Tennessee
Williams and the South.
By
Kenneth Holditch and Richard Freeman Leavitt.
Jackson: University Press of Mississippi,
2002. 112 pages. $ 30.00 cloth.
Tennessee
Williams and the South creates a moveable feast of engaging
text and arresting
photographs for the Williams gourmet as
it moves from the Mississippi Delta to New Orleans. Combining the
best of Holditch’s narrative style from his The Last Frontier of
Bohemia: Tennessee Williams in New Orleans (1987) and Leavitt’s
photographic approach to biography in The World of Tennessee Williams (1978), this
collaborative effort entertains while it informs. It is guaranteed to
be in demand for
many years to come.
A guide book to places in the South that were of great importance
to Williams, this biographical photo album takes the armchair traveler
to Columbus, Mississippi,
on Palm Sunday, March 26, 1911, providing a proper introduction to the
newly
born Thomas Lanier Williams III. The gothic rectory of St. Paul’s Episcopal
Church where the Reverend Walter Dakin and his wife, Edwina Dakin, the playwright’s
grandparents, lived was Williams’s first home. During his first seven years,
he moved to Nashville, Tennessee; Canton, Mississippi; and Clarksdale, Mississippi.
The Clarksdale area is rich in associations that involve Williams: St. George’s
Episcopal Church and rectory (where his grandfather preached and the family
lived); Moon Lake (immortalized in The Glass Menagerie, A Streetcar Named
Desire, and
Summer and Smoke); the angel statue in Clarksdale’s Grange Cemetery (Miss
Alma’s “patroness in Summer and Smoke), Big Daddy’s 28,000
acres of “the richest land this side of the Valley Nile,” and “27
wagons full of cotton”—and then some. The Mississippi Delta
is said to begin in the lobby of the Peabody Hotel in Memphis, Tennessee,
and
end on
Catfish Row in Vicksburg, Mississippi. What better way to explore this
territory than with Tennessee Williams and the South in hand.
As Holditch and Leavitt explain, Williams’s move to the urban environment
of St. Louis in 1918 (“a city that I dread,” Williams claimed) was “a
new expulsion from Eden into a cold northern world lacking the benefits, virtues,
and social decorum” he remembered and loved from the “the dark, wide
world” of Mississippi. A crane out of water in St.

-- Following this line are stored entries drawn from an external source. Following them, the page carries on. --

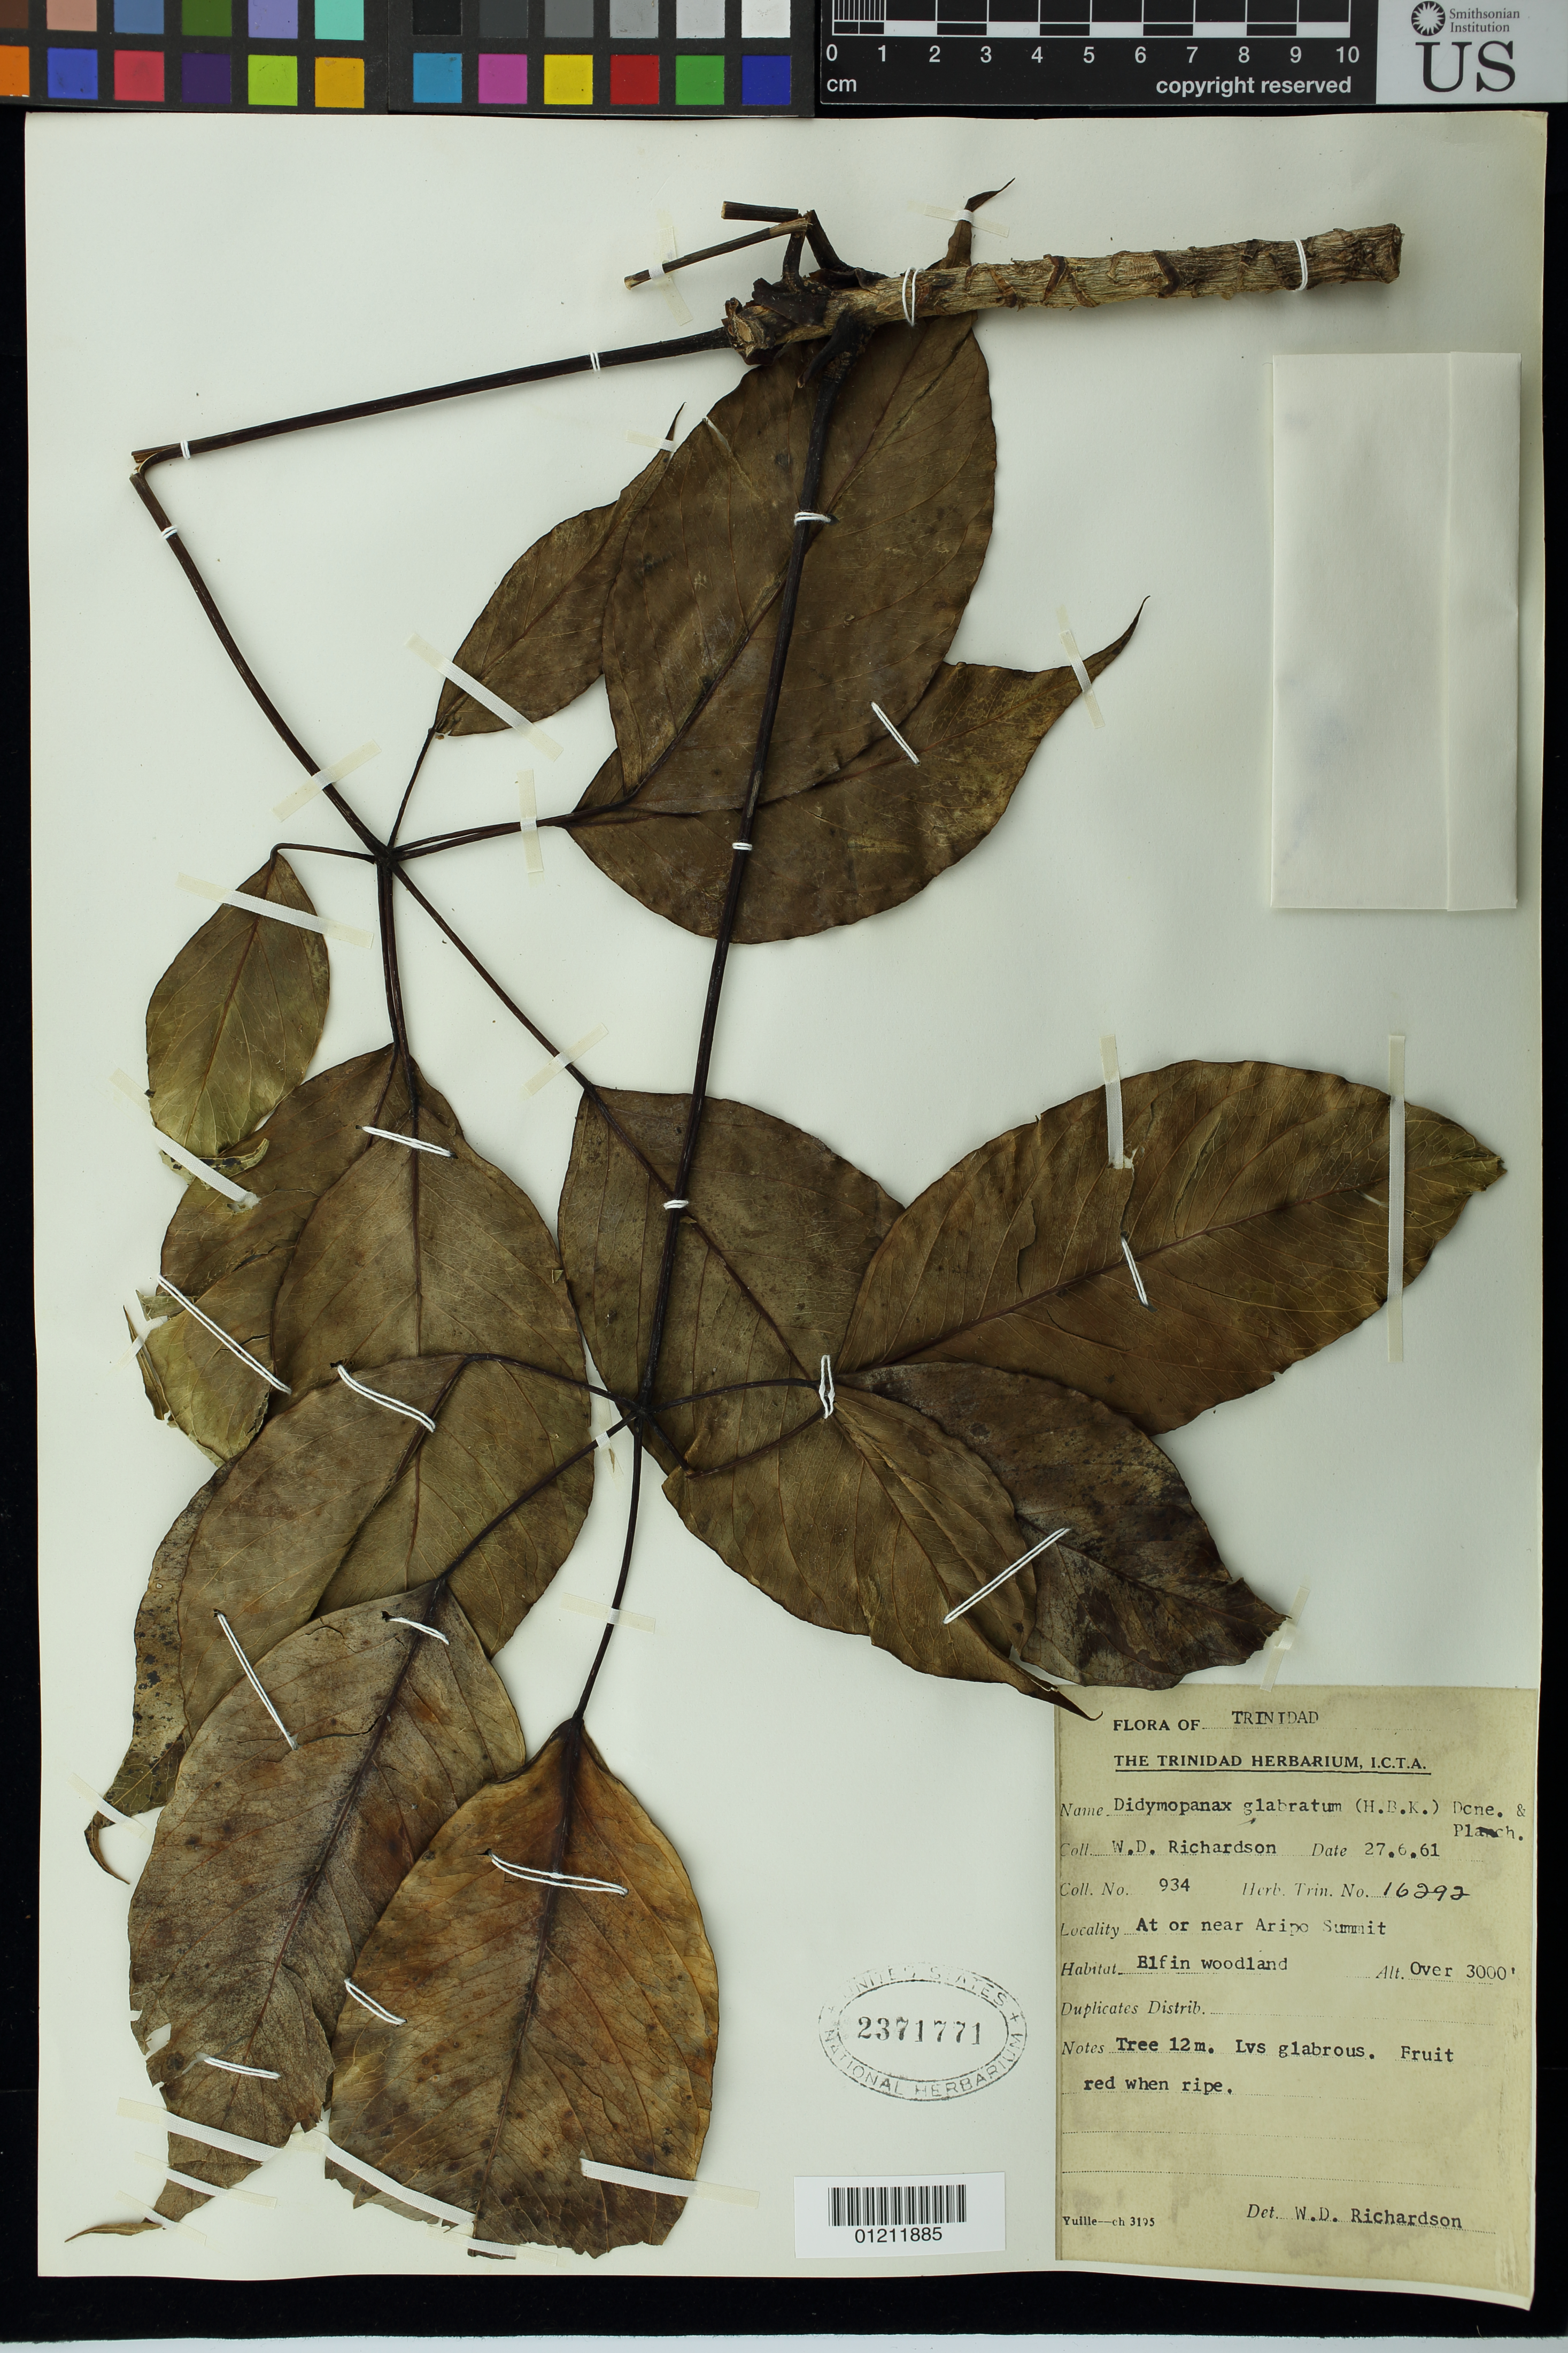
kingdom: Plantae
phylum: Tracheophyta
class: Magnoliopsida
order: Apiales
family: Araliaceae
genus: Schefflera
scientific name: Schefflera glabrata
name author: (Kunth) Frodin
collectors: W. D. Richardson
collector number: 934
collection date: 1961-06-27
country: Trinidad and Tobago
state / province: Saint George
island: Trinidad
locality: At or near Aripo Summit. Elfin woodland.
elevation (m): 914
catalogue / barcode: US 2371771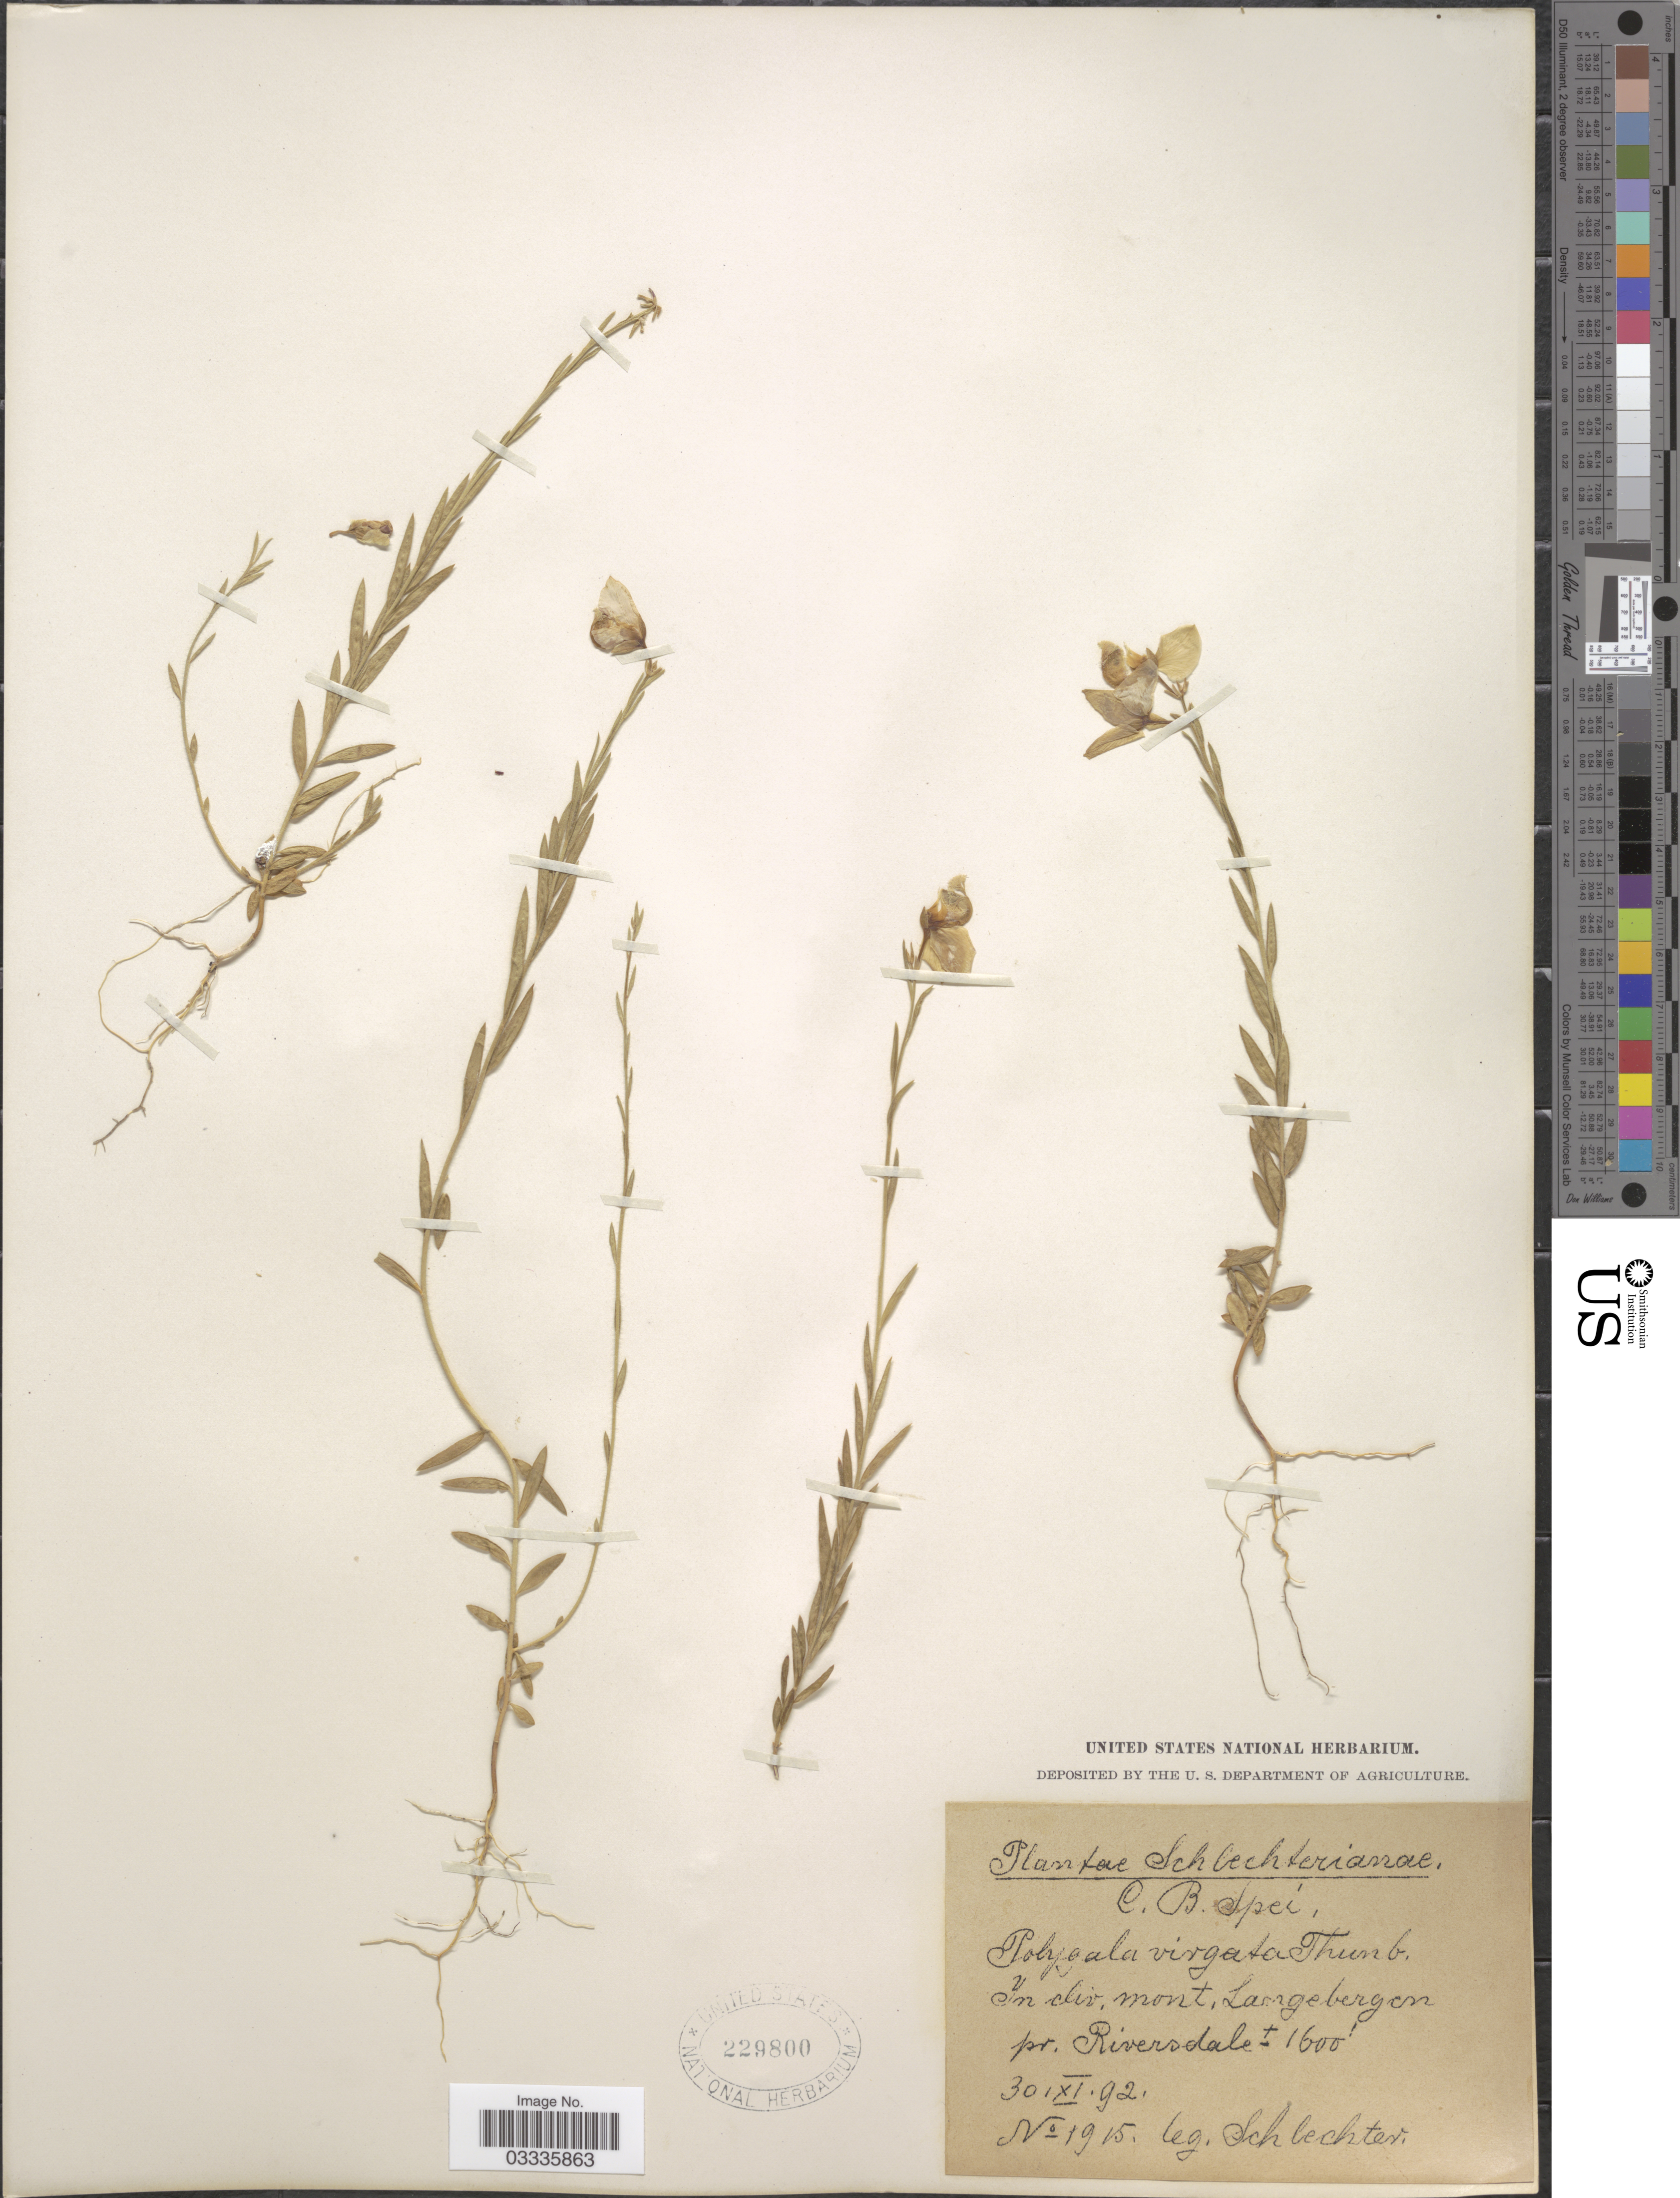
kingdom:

Louis, Williams migrated
South to New Orleans where he found the liberating effect of the climate more
congenial. A place where he could catch his breath, New Orleans became Williams’s
spiritual home, enabling him to discover himself. Holditch and Leavitt assert
that Williams’s alter ego “was born in 1939 in a roach-infested,
cramped, and romantic garret in a rooming house in the French Quarter.” Today,
one may visit this National Historic Landmark at 722 Toulouse Street, meditate
by the statue of Christ in the Garden behind St. Louis Cathedral, have
a drink and socialize in the courtyard of the Napoleon House, and stroll
by
the grand
mansions and beautiful gardens of the Garden District as one retraces the
footsteps of Tennessee Williams through his South.
Most important, Holditch and Leavitt explore the various ways in which
the South touched the life and works of Tennessee Williams—his plays, short stories,
essays, and poems. From the Mississippi Delta and New Orleans—from the
land, the people, the culture, the folk ways, even the food and drink—Williams
drew inspiration, creativity and strength. “That his being Southern provided
him with an inherent mass of material” to shape into an imaginative
world where the truths of the human heart are timeless cannot be denied.
To experience Tennessee
Williams and the South is to be more familiar with the meaning of
the term “Southern,” to come to a closer and more personal understanding
of America’s great playwright, and to gain invaluable insights into the
artist and his craft—be it his original characters, unique humor,
sense of place, concept of the gothic grotesque, or themes involving insensitivity
and violence, compassion and understanding.